120 Jahre Falkensteiner: Burg, Berneckstrand und beste Laune

Die Teams der Bürgervereinigungen vor dem Start zu „Spielen ohne Grenze“.
Verein- Jubiläum: Die Bürgervereinigung Burg Falkenstein feierte „120 Jahre“ am Berneckstrand.
- Begleitprogramm mit Burgwanderung: Stadtarchivar Carsten Kohlmann gab historische Einblicke.
- „Spiele ohne Grenzen“ mit sechs Teams sorgten für Gelächter und viel Anfeuerung.
- Die Kirnbacher siegten knapp und erhielten ein Fässle Bier als Preis.
- Ausblick – nächster Höhepunkt: Festabend am 17. Oktober in der Szene 64.
Die Zusammenfassung wurde durch künstliche Intelligenz erstellt.
Als überaus gelungen erwies sich das Jubiläumsgartenfest der Bürgervereinigung Burg Falkenstein. Anlässlich des 120-jährigen Bestehens der Bürgervereinigung feierten die Falkensteiner an zwei Tagen am Berneckstrand.

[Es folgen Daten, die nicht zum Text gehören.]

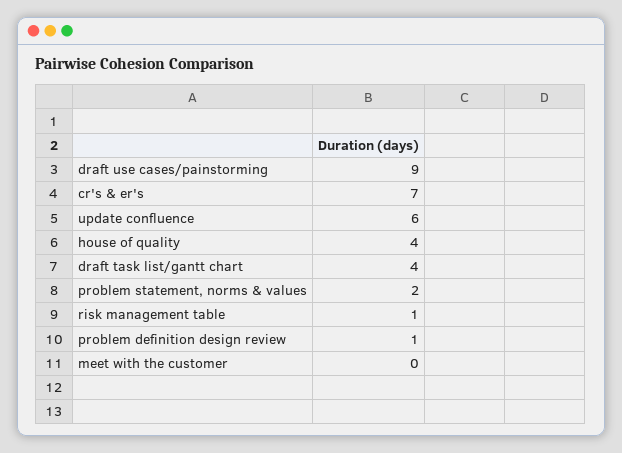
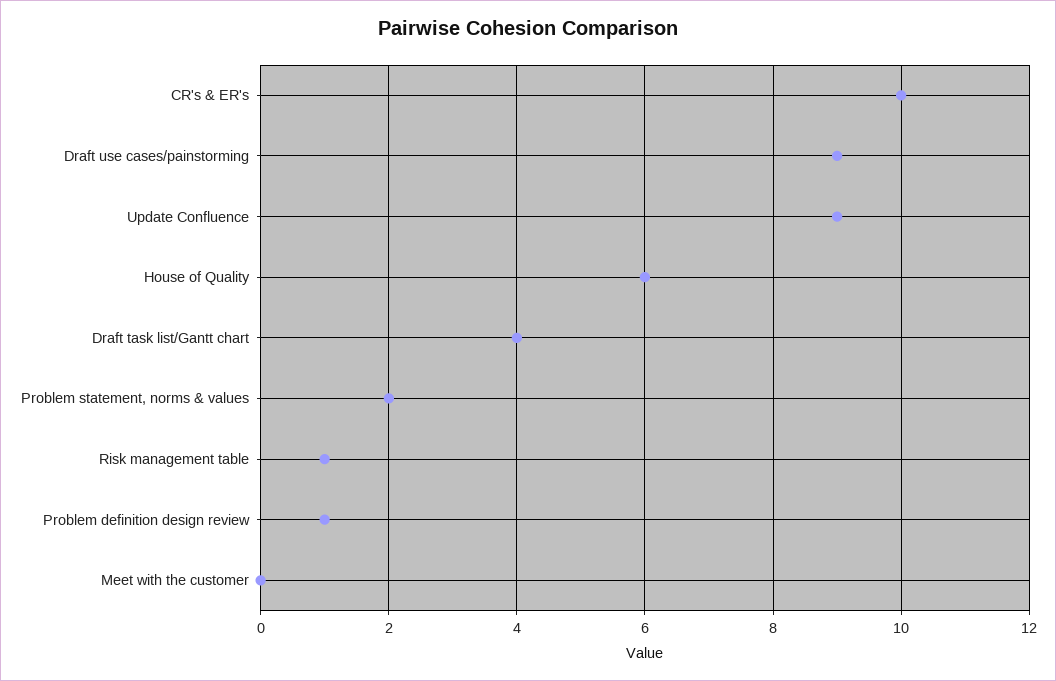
cr's & er's: 7 -> 10
update confluence: 6 -> 9
house of quality: 4 -> 6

Im Rahmen des Begleitprogramms zur Ausstellung „Zu Hause in Schramberg – Bürgervereinigungen im Wandel der Zeit“ zog Stadtarchivar Carsten Kohlmann mit knapp 30 Wanderern am Samstagmittag auf die Burg Falkenstein. Mit dabei: Die historische Fahne der Vereinigung. Kohmann berichtete über die Geschichte der unteren und oberen Burg. Und er räumte mit so manchem Vorurteil auf, etwa das die Falkensteiner Raubritter gewesen seien.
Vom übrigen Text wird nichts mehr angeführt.